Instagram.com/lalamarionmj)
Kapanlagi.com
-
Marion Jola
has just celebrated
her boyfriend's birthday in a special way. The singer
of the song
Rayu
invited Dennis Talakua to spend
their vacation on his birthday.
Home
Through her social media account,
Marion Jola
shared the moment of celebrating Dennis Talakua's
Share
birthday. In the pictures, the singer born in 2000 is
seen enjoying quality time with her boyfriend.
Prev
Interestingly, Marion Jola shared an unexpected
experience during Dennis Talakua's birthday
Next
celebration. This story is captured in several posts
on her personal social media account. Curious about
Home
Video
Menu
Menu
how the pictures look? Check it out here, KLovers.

---+---

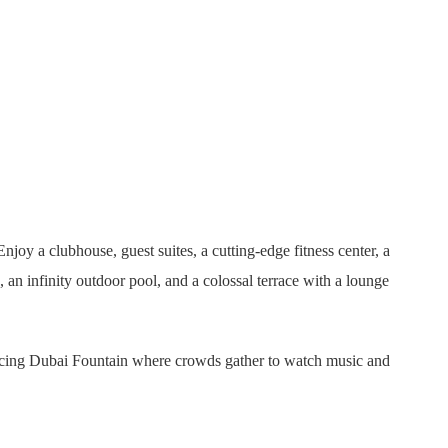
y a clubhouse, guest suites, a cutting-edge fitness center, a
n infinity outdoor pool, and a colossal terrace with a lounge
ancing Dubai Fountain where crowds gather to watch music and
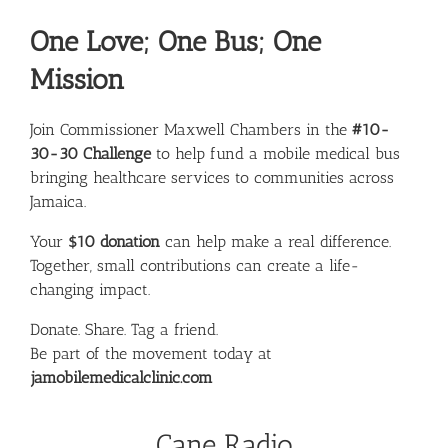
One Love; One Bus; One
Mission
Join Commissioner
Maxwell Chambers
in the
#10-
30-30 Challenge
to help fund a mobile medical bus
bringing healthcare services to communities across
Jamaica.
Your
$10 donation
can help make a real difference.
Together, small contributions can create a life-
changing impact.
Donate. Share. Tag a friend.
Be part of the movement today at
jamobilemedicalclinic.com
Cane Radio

---+---

# [WORK ORDER]
Recast the material as a JSON list of strings. Begin at the line that contains "Instagram.com/lalamarionmj)", stop after the line that contains "Interestingly, Marion Jola", use one string per line, and omit any blank lines.

# [TASK RESPONSE]
[
  "Instagram.com/lalamarionmj)",
  "Kapanlagi.com",
  "-",
  "Marion Jola",
  "has just celebrated",
  "her boyfriend's birthday in a special way. The singer",
  "of the song",
  "Rayu",
  "invited Dennis Talakua to spend",
  "their vacation on his birthday.",
  "Home",
  "Through her social media account,",
  "Marion Jola",
  "shared the moment of celebrating Dennis Talakua's",
  "Share",
  "birthday. In the pictures, the singer born in 2000 is",
  "seen enjoying quality time with her boyfriend.",
  "Prev",
  "Interestingly, Marion Jola shared an unexpected"
]